Task statement
Please return every record exactly as written, leaving out the pictures.

Task material
-------------------------
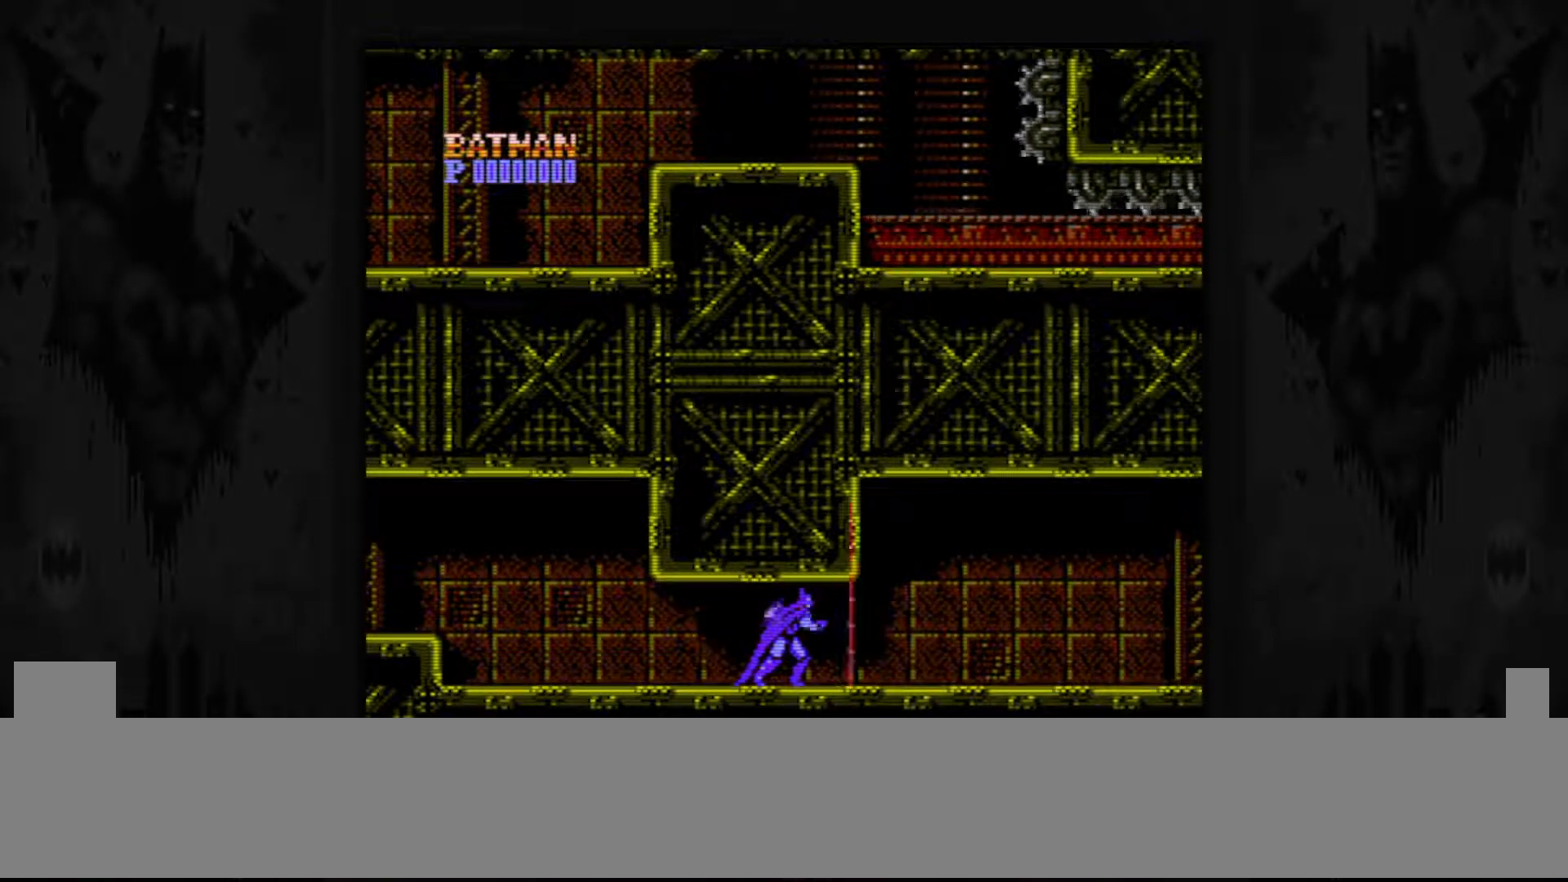
{"buttons": ["DPAD_RIGHT"], "events": [[17, "DPAD_RIGHT", "down"]]}
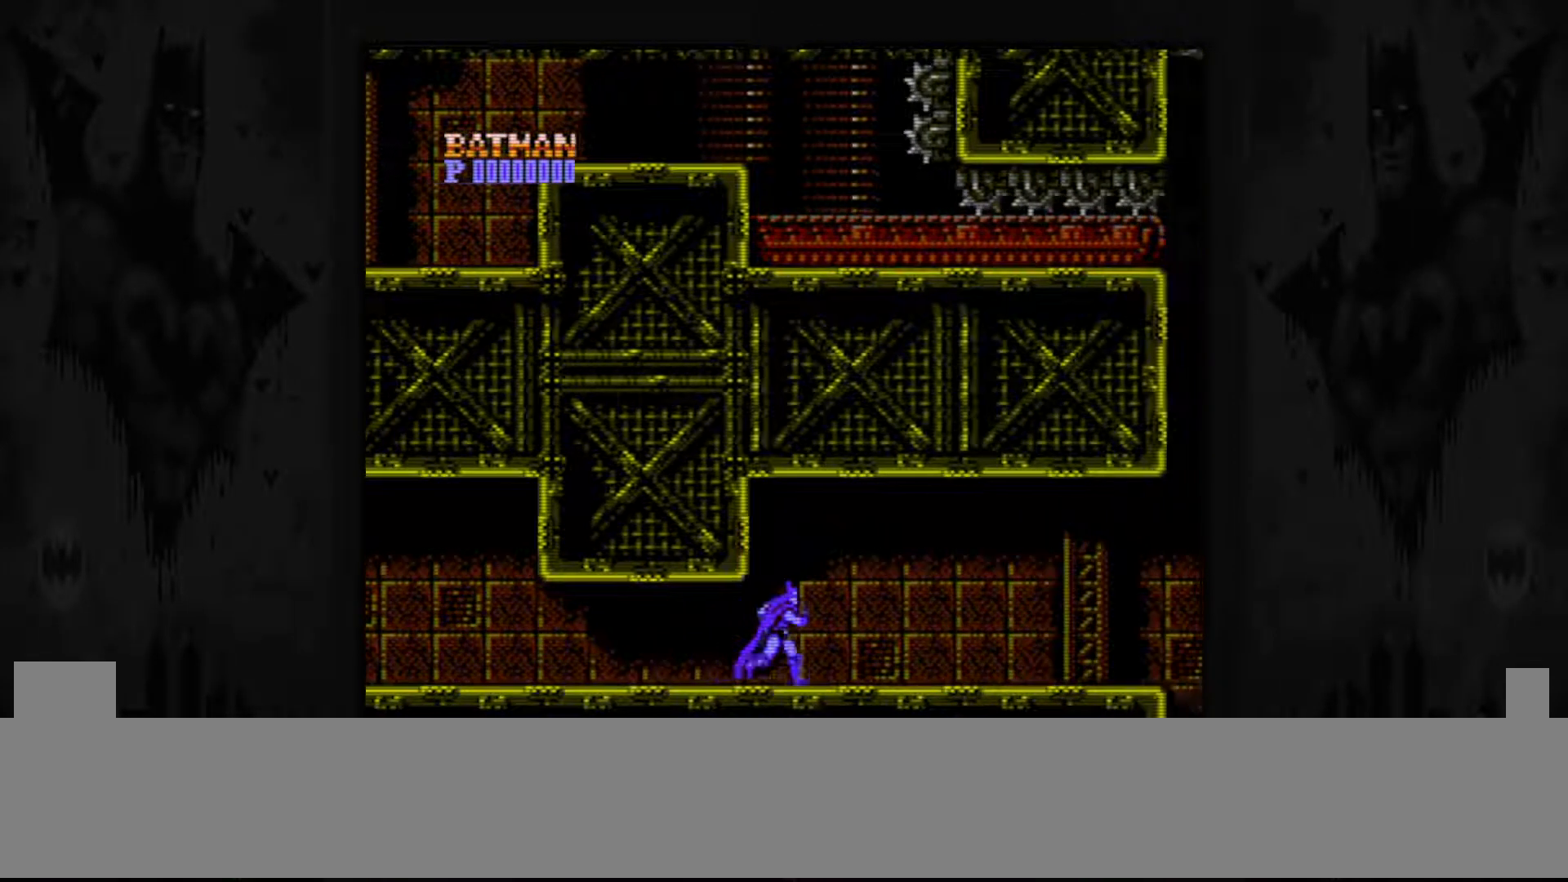
{"buttons": ["DPAD_RIGHT"], "events": []}
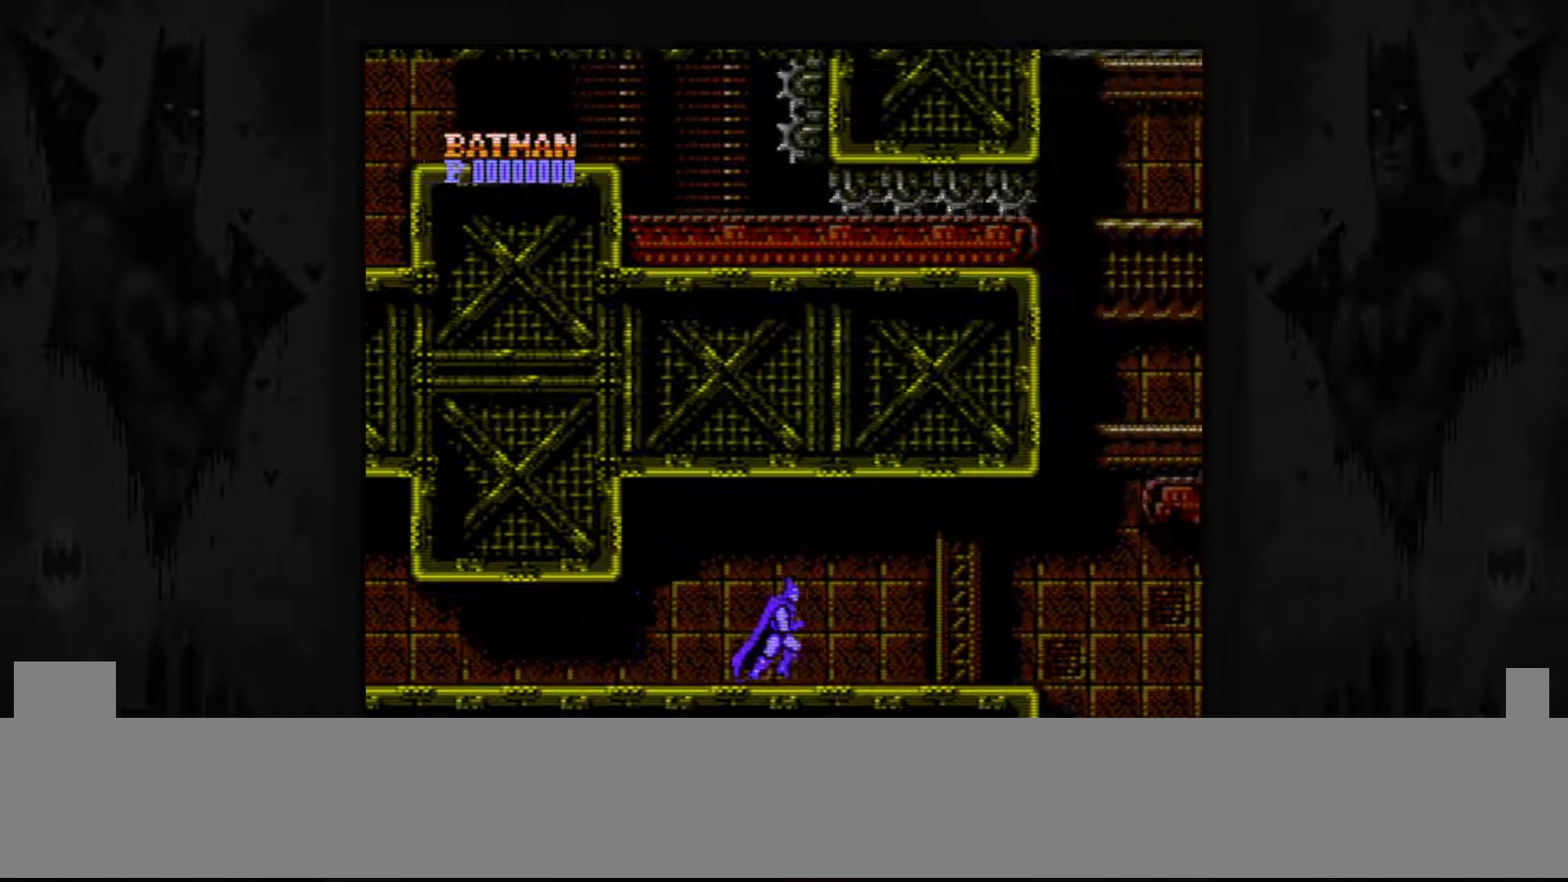
{"buttons": ["DPAD_RIGHT"], "events": []}
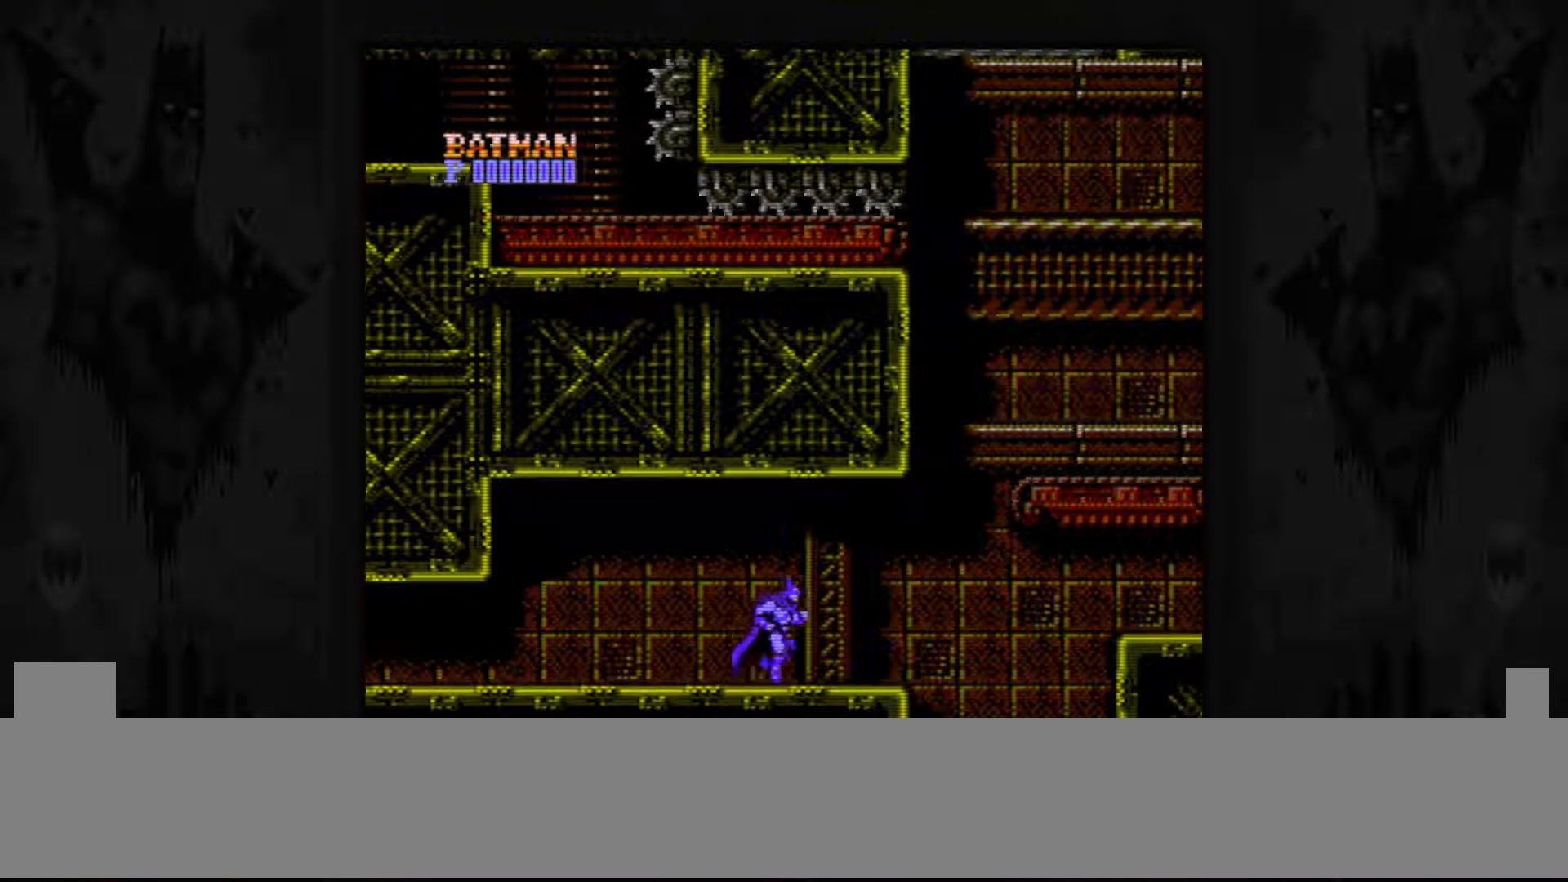
{"buttons": ["A", "DPAD_RIGHT"], "events": [[450, "A", "down"]]}
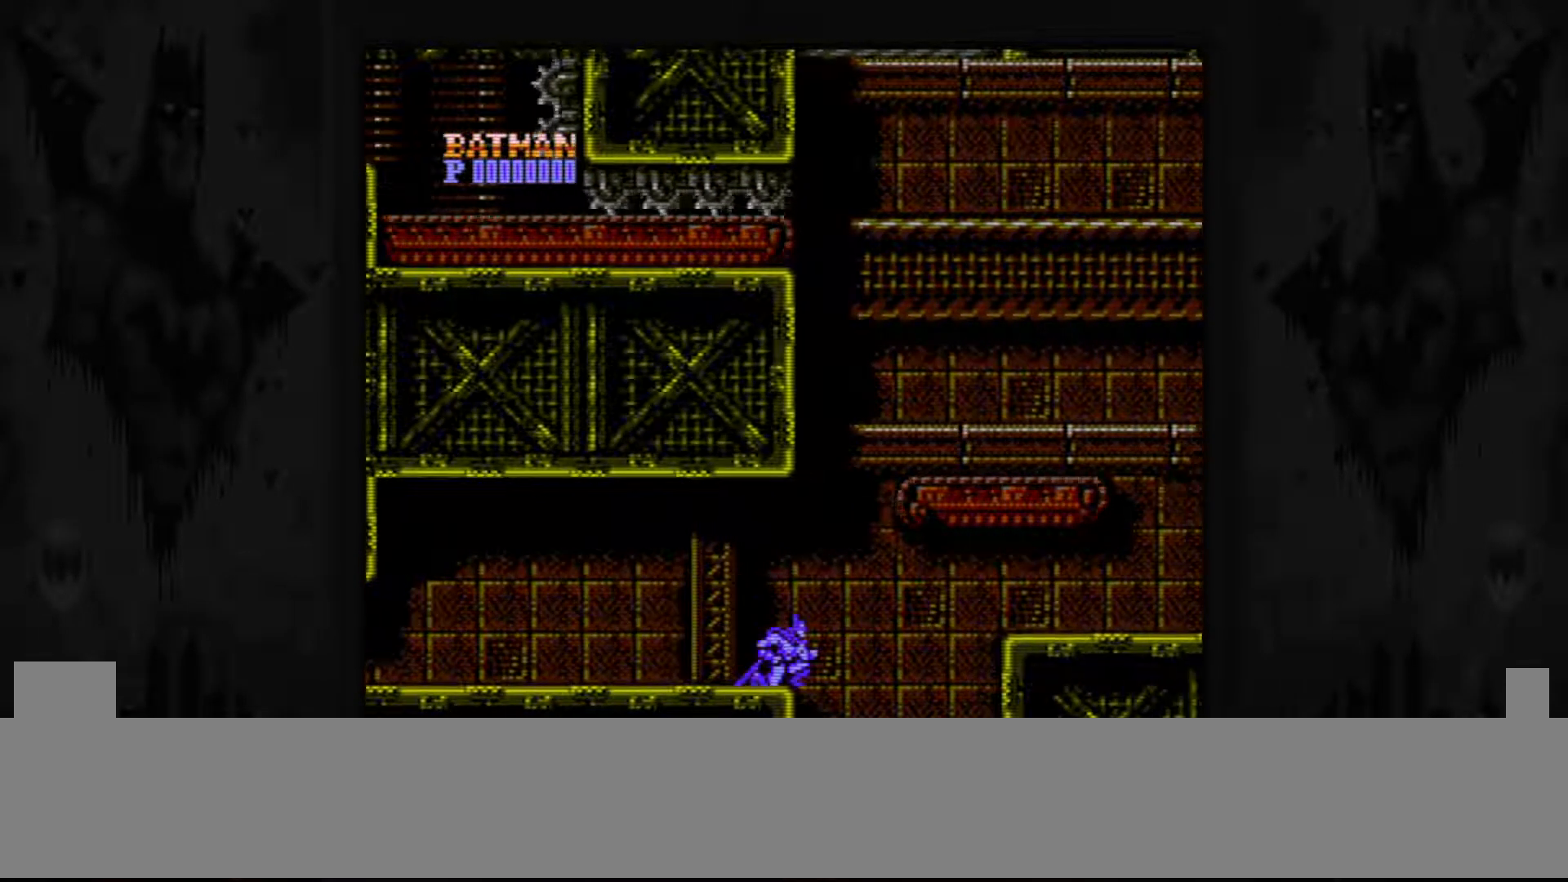
{"buttons": ["A"], "events": [[250, "A", "up"], [450, "A", "down"], [500, "DPAD_RIGHT", "up"]]}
-------------------------
Solution to this problem
{"buttons": ["DPAD_RIGHT"], "events": [[17, "DPAD_RIGHT", "down"]]}
{"buttons": ["DPAD_RIGHT"], "events": []}
{"buttons": ["DPAD_RIGHT"], "events": []}
{"buttons": ["A", "DPAD_RIGHT"], "events": [[450, "A", "down"]]}
{"buttons": ["A"], "events": [[250, "A", "up"], [450, "A", "down"], [500, "DPAD_RIGHT", "up"]]}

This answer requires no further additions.